- _Task to carry out_:
The expected answer is a verbatim transcription of the lines below, beginning with the first and ending with the line that holds "middle mcp: (103, 154)", without pictures.

- _Material supplied_:
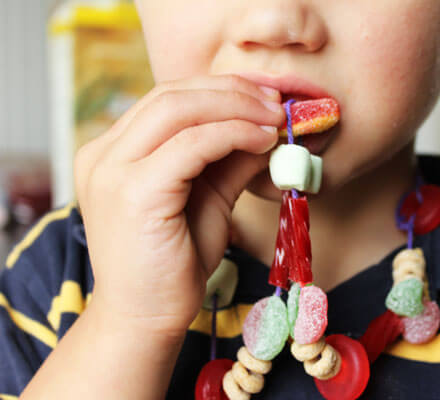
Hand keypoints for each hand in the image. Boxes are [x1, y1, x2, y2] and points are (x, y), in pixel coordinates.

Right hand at [75, 75, 283, 336]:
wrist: (146, 318)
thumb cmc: (175, 262)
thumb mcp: (209, 197)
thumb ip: (230, 159)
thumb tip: (269, 126)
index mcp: (113, 151)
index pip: (167, 99)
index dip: (220, 89)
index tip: (264, 96)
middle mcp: (103, 154)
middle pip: (170, 95)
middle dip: (231, 91)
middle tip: (275, 102)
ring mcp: (111, 171)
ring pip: (178, 110)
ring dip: (236, 108)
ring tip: (274, 119)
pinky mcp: (133, 193)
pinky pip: (190, 146)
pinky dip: (233, 135)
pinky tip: (263, 142)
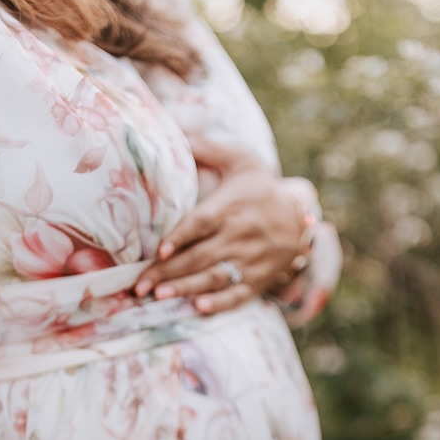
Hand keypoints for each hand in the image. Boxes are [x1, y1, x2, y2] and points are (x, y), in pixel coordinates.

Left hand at [134, 139, 304, 314]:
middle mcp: (240, 236)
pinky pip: (237, 295)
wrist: (300, 217)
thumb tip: (173, 130)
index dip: (180, 237)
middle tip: (139, 285)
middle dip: (167, 272)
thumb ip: (206, 149)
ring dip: (185, 289)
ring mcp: (250, 261)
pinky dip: (218, 303)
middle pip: (199, 256)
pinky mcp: (257, 280)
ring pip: (213, 277)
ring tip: (159, 296)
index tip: (158, 250)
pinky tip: (198, 309)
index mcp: (231, 207)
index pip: (202, 223)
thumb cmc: (261, 187)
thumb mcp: (240, 160)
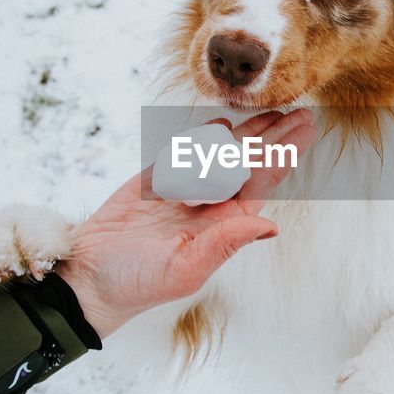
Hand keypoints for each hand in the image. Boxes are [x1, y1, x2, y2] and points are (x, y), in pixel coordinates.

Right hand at [55, 109, 315, 337]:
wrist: (87, 277)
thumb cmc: (137, 283)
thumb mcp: (185, 269)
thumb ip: (225, 243)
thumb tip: (270, 226)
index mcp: (224, 226)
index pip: (262, 184)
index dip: (285, 155)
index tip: (305, 130)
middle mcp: (210, 206)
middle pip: (249, 164)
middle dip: (275, 137)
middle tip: (302, 112)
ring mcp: (184, 190)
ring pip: (222, 154)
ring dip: (247, 133)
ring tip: (272, 110)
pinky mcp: (155, 179)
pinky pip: (185, 152)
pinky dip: (203, 136)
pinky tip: (222, 123)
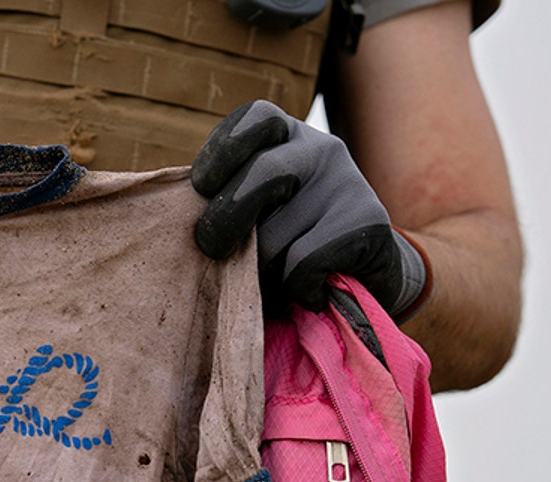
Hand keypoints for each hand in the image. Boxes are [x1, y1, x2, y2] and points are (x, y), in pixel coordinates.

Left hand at [190, 101, 426, 316]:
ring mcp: (347, 182)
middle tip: (212, 249)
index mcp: (287, 137)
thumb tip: (183, 219)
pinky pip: (302, 264)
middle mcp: (321, 149)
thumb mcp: (258, 210)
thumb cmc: (292, 241)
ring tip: (278, 278)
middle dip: (224, 221)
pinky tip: (310, 291)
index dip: (219, 155)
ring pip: (275, 237)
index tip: (203, 190)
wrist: (367, 273)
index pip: (252, 121)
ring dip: (264, 271)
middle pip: (261, 175)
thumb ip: (228, 202)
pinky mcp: (367, 221)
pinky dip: (296, 289)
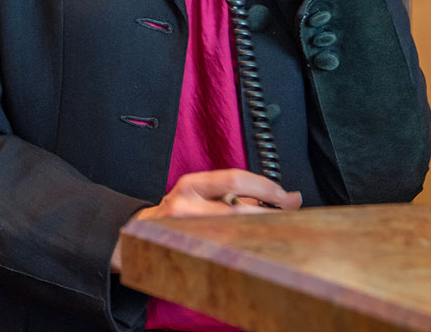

- _Final answer_:
Hand keypoints for each hand in the image. Boxes are [x1, y1, x2, y2] and points are (x, y), in pixel coordinates.

Right hand at [75, 75, 283, 336]:
wrist: (146, 318)
thumb cmc: (175, 262)
thumb mcp: (209, 197)
thumb ip: (230, 159)
thumb tip: (269, 126)
index mcp: (113, 151)
index pip: (167, 99)
index dip: (220, 89)
index tip: (264, 96)
middle mcp: (103, 154)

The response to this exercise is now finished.